Intervention de Edwy Plenel

Réunion du 16 octobre 2014 à 8h00
Commission de réflexion sur le droit et les libertés à l’âge du numérique

Edwy Plenel :

Toutes les précautions que vous avez prises pour évoquer « l'audiovisuel numérique » renvoient aux enjeux qui ont provoqué la création de cette commission originale. Face à une révolution industrielle d'une telle ampleur, facteur d'un ébranlement démocratique avec le surgissement du « n'importe qui » dans l'espace public, l'urgence est-elle à la régulation ? N'est-elle pas plutôt à la libération de toutes les énergies et de toutes les potentialités de liberté, d'invention, d'indépendance, de création ? La question a été illustrée de manière caricaturale au Sénat lors de la discussion du projet de loi renforçant les dispositions relatives à la lutte contre le terrorisme, au cours de laquelle les sénateurs du groupe socialiste et du groupe UMP ont réintégré par amendement ce qui avait été sorti de la loi sur la presse par l'Assemblée nationale – mais pour les anciens supports uniquement et ont maintenu cette mise à l'écart du droit de la presse pour les délits de provocation ou d'apologie du terrorisme commis sur internet, considérant que l'espace numérique était un lieu de perdition. On mesure là un immense fossé culturel, et d'immenses enjeux.

J'aimerais expliquer notre inquiétude, qu'a exprimée dans diverses tribunes Laurent Chemla, membre du comité stratégique de La Quadrature du Net. Notre inquiétude, alors que vous parlez d'audiovisuel numérique, c'est la comparaison entre la créativité libérale de notre République lors de la précédente révolution industrielle et aujourd'hui.

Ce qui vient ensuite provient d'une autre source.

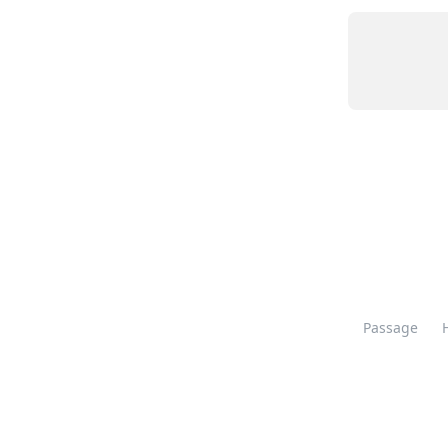
Passage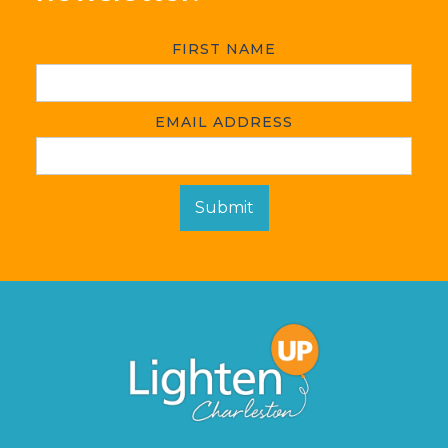
FIRST NAME
EMAIL ADDRESS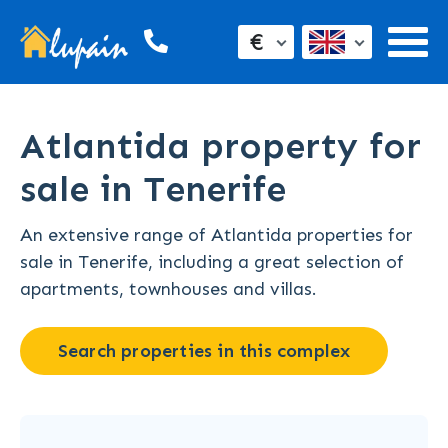
€
Atlantida property for
sale in Tenerife
An extensive range of Atlantida properties for
sale in Tenerife, including a great selection of
apartments, townhouses and villas.
Search properties in this complex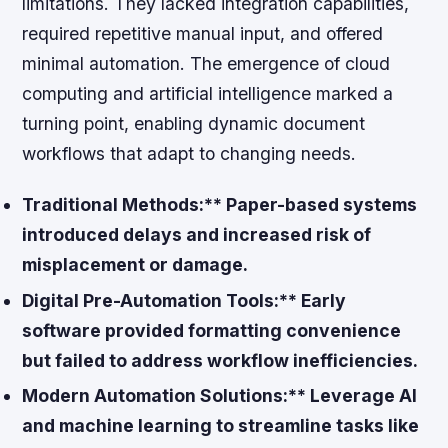
limitations. They lacked integration capabilities,
required repetitive manual input, and offered
minimal automation. The emergence of cloud
computing and artificial intelligence marked a
turning point, enabling dynamic document
workflows that adapt to changing needs.
Traditional Methods:** Paper-based systems
introduced delays and increased risk of
misplacement or damage.
Digital Pre-Automation Tools:** Early
software provided formatting convenience
but failed to address workflow inefficiencies.
Modern Automation Solutions:** Leverage AI
and machine learning to streamline tasks like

Je dirige un journal. Nous avons mené bataille pour que ce mot – journal – soit reconnu sur le réseau numérique. Nous relevons de la loi de 1881, et nous avons gagné la bataille de la neutralité technologique. Nous ne sommes pas régulés ; nous travaillons dans un régime de liberté : ce que nous publions est soumis à la seule appréciation du juge, a posteriori. Nous sommes reconnus comme journal par une commission administrative paritaire, à laquelle je siège, et dont le seul rôle est d'être le guichet de distribution d'aides publiques que nous, les pure players – journaux exclusivement présents sur le net –, sommes très peu à consommer, voire que nous ne consommons pas. Nous sommes donc un journal, mais un journal de la nouvelle révolution industrielle. Cela signifie que nous faisons de l'audiovisuel : du son avec des podcasts et de la radio mais aussi, de plus en plus, des contenus vidéos, des séances de télévision en direct qui seront peut-être, demain, diffusées en continu.

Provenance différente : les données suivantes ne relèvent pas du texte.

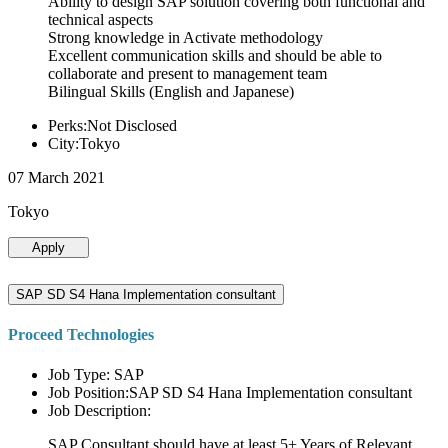
Ability to design SAP solution covering both functional and
technical aspects
Strong knowledge in Activate methodology
Excellent communication skills and should be able to
collaborate and present to management team
Bilingual Skills (English and Japanese)
Perks:Not Disclosed
City:Tokyo
07 March 2021
Tokyo
Apply
SAP SD S4 Hana Implementation consultant
Proceed Technologies
Job Type: SAP
Job Position:SAP SD S4 Hana Implementation consultant
Job Description:
SAP Consultant should have at least 5+ Years of Relevant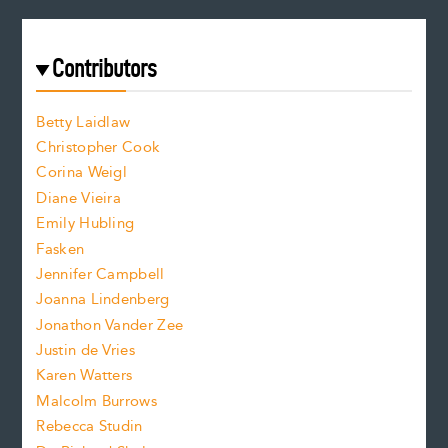
e
a
r
t
s
e
f
e
Contributors
f
o
o
a
n
n
Betty Laidlaw
t
s
Christopher Cook
t
s
Corina Weigl
i
e
s
z
Diane Vieira
i
f
e
Emily Hubling
.
z
Fasken
o
e
Jennifer Campbell
n
.
Joanna Lindenberg
Jonathon Vander Zee
t
Justin de Vries
s
Karen Watters
i
Malcolm Burrows
Rebecca Studin
z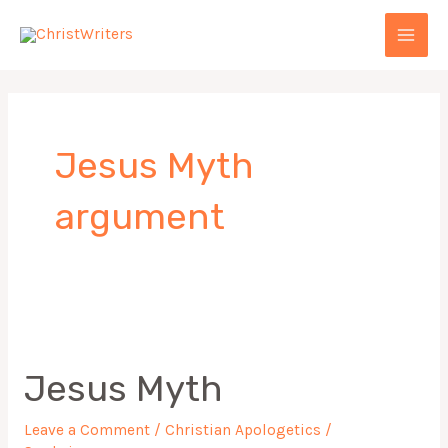
Skip
MAI
to
MEN
content
Jesus Myth
argument
Jesus
Myth
Jesus Myth
Leave a Comment
/
Christian Apologetics
/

Il existe donc un immense décalage avec la régulation dont vous parlez, celle d'un autre monde – et l'occasion nous est donnée de nous interroger sur son bilan. Au regard de ce qui bouillonne sur l'internet, la régulation par le CSA a-t-elle empêché la multiplication des conflits d'intérêts chez les propriétaires de media audiovisuels privés ? Empêché la course à l'audience, néfaste pour les enjeux éditoriaux du service public ? Empêcher l'uniformisation et la banalisation des contenus, voire une régression du pluralisme ? Empêché que les grands media régulés par le CSA aient donné, bien plus qu'internet, la parole à un personnage qui pense que les femmes n'ont pas tout à fait le même cerveau que les hommes, que la sexualité des Noirs et des Arabes est supérieure à celles des « petits Blancs », lesquels s'en trouvent humiliés, et que Pétain fut le plus grand sauveur de juifs de l'histoire de France ?

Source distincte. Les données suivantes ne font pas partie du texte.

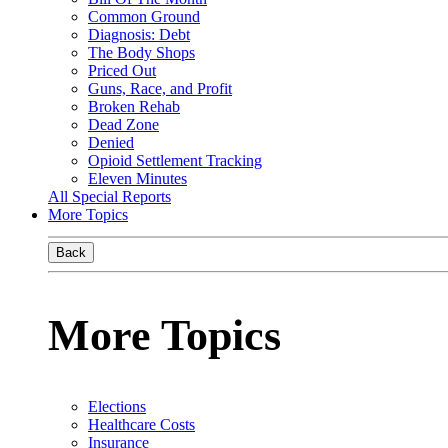
Common Ground
Diagnosis: Debt
The Body Shops
Priced Out
Guns, Race, and Profit
Broken Rehab
Dead Zone
Denied
Opioid Settlement Tracking
Eleven Minutes
All Special Reports
More Topics
Back
More Topics
Elections
Healthcare Costs
Insurance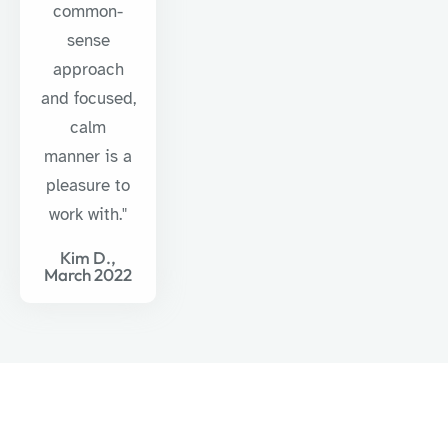
common-
sense
approach
and focused,
calm
manner is a
pleasure to
work with."
Kim D.,
March 2022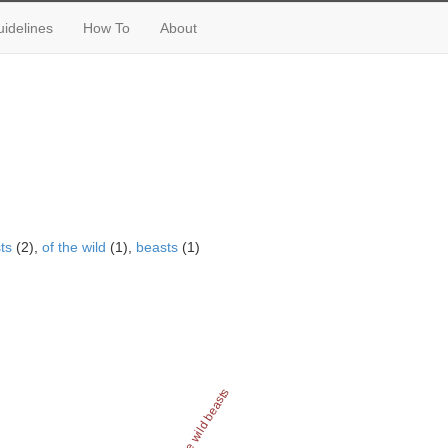
idelines
How To
About
ts
(2),
of the wild
(1),
beasts
(1)
of the wild beasts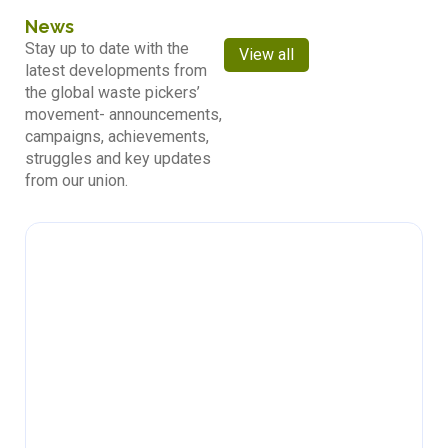
News
Stay up to date with the
View all
latest developments from
the global waste pickers’
movement- announcements,
campaigns, achievements,
struggles and key updates
from our union.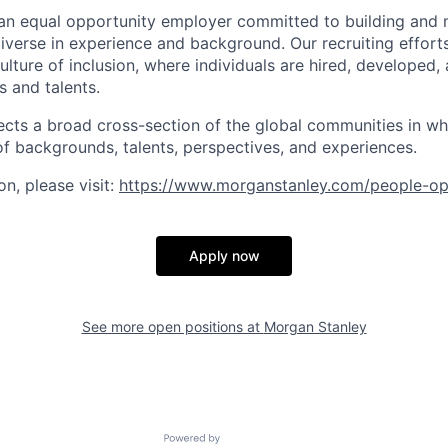
an equal opportunity employer committed to building and 
iverse in experience and background. Our recruiting efforts
lture of inclusion, where individuals are hired, developed
s and talents.
ects a broad cross-section of the global communities in w
 of backgrounds, talents, perspectives, and experiences.
n, please visit
:
https://www.morganstanley.com/people-op
Apply now
See more open positions at
Morgan Stanley
Powered by Getro.com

Je sais ce dont le CSA est comptable, et je vous ai entendu dire aux parlementaires qu'il leur revient de modifier le périmètre de vos missions s'ils le souhaitent. Mais ce qui m'importe est votre avis en termes de philosophie politique. Il faut d'abord libérer les énergies, la créativité des amateurs, des citoyens, par une loi de la même portée que la loi de 1881, loi libérale s'il en fut – rappelons-nous la concision de son article 1er : « L'imprimerie et la librairie sont libres » – tant sur le plan politique que sur le plan économique. La dimension économiquement libérale fut rectifiée, insuffisamment et avec quelques travers, après la Deuxième guerre mondiale, pour poser le principe de la transparence de l'éditeur, principe qu'il faut faire respecter dans le monde de l'internet. Mais, d'abord, il y a eu la libération, et je n'imagine pas un instant qu'aujourd'hui le développement de nos contenus audio-visuels tombe sous le coup d'une régulation dont je viens de faire le bilan critique. Il faut laisser jouer, et pencher du côté de cette nouvelle loi fondamentale. Tel est le coeur du débat.